As well as fattening photo albums, ubiquitous monitoring devices could be a threat to liberty, according to a groundbreaking speech by Martin Sadler, director of HP's crystal ball-polishing Trusted Systems Lab.

At a British Computer Society 50th anniversary event, he said that in 50 years time there will be at least one million spooky recording devices per person to capture our every move. He reckons up to 20 million cameras, motion sensors, sound recorders and other will make it possible to parse our entire lives, the BBC reports.

What anyone might want to do this for is somewhat unclear, but Sadler goes all Minority Report on our collective future-ass: "Maybe the first time you know you are pregnant is when a targeted piece of advertising comes through on your computer screen offering you some baby clothes because somehow the smart toilet, or some other aspect of your environment, leaked that information." Oo-er.

The seeds of this nightmare future where you can't take a piss without Google pumping ads direct to your retina are already being sown. A three year MIT Media Lab study [you again, lads? See here for a little background] is recording every gurgle and twitch of Associate Professor Deb Roy's baby son in a bid to win press coverage uncover the secrets of human development.

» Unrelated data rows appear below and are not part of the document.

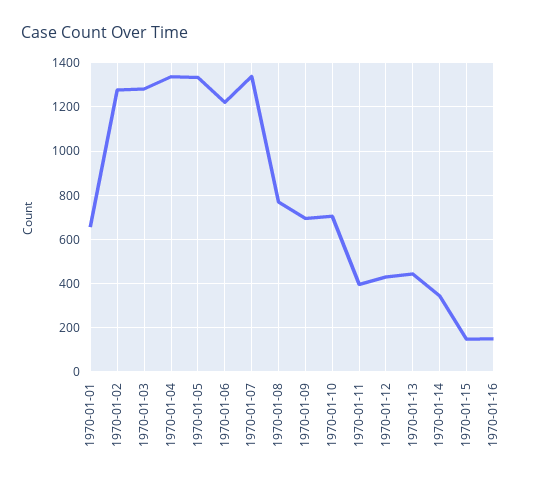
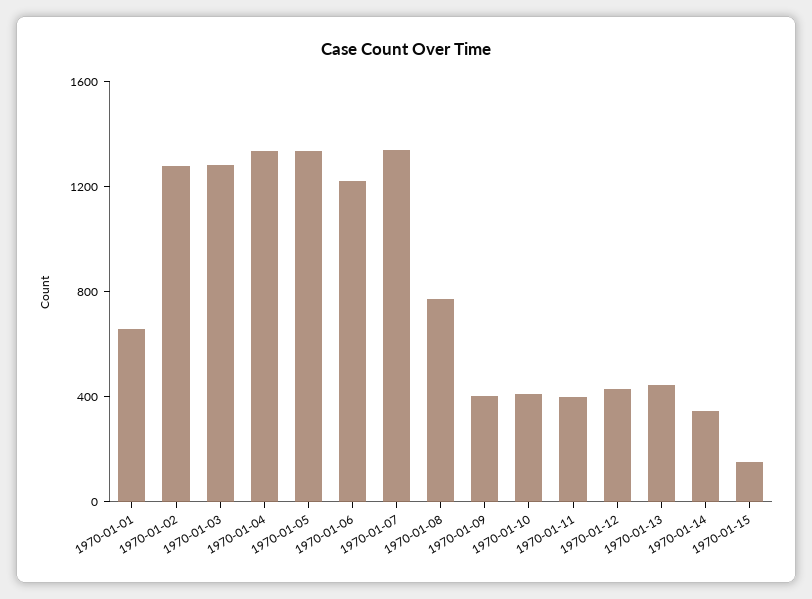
  {
    "1970-01-01": 650,
    "1970-01-02": 1300,
    "1970-01-03": 1300,
    "1970-01-04": 1350,
    "1970-01-05": 1350,
    "1970-01-06": 1200,
    "1970-01-07": 1350,
    "1970-01-08": 750,
-   "1970-01-09": 700,
+   "1970-01-09": 400,
-   "1970-01-10": 700,
+   "1970-01-10": 400,
    "1970-01-11": 400,
    "1970-01-12": 450,
    "1970-01-13": 450,
    "1970-01-14": 350,
-   "1970-01-15": 150,
+   "1970-01-15": 150
-   "1970-01-16": 150
  }

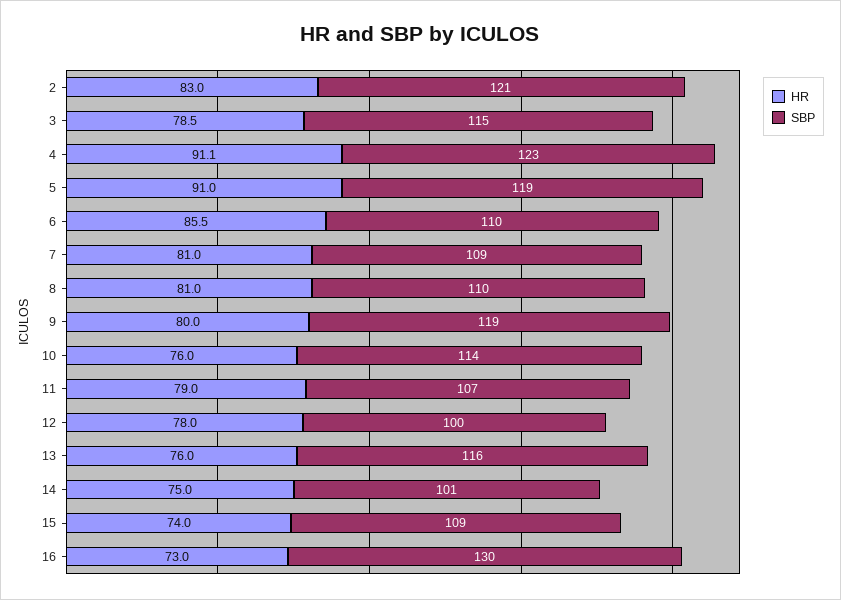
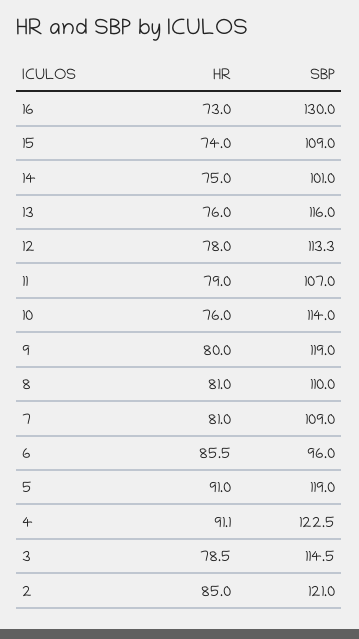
  {
    "HR": {
-     "2": 83,
+     "2": 85,
      "3": 78.5,
      "4": 91.1,
      "5": 91,
      "6": 85.5,
      "7": 81,
      "8": 81,
      "9": 80,
      "10": 76,
      "11": 79,
      "12": 78,
      "13": 76,
      "14": 75,
      "15": 74,
      "16": 73
    },
    "SBP": {
      "2": 121,
      "3": 114.5,
      "4": 122.5,
      "5": 119,
-     "6": 110,
+     "6": 96,
      "7": 109,
      "8": 110,
      "9": 119,
      "10": 114,
      "11": 107,
-     "12": 100,
+     "12": 113.3,
      "13": 116,
      "14": 101,
      "15": 109,
      "16": 130
    }
  }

Sadler concluded: "We have some real choices that we can make over the next few years about how much we benefit from all this information...or how much it presents some sort of dark future for us." On his evidence, we predict a bright future for HP however. ®

Bootnote

According to Sadler, in 2057 our own bodies will also be "highly instrumented". This cast-iron research finding will come as no surprise to frontier-surfing man-machine Professor Kevin Warwick; AKA Captain Cyborg. In fact, he's probably a bit miffed at Sadler wandering onto his media-whoring cyberturf.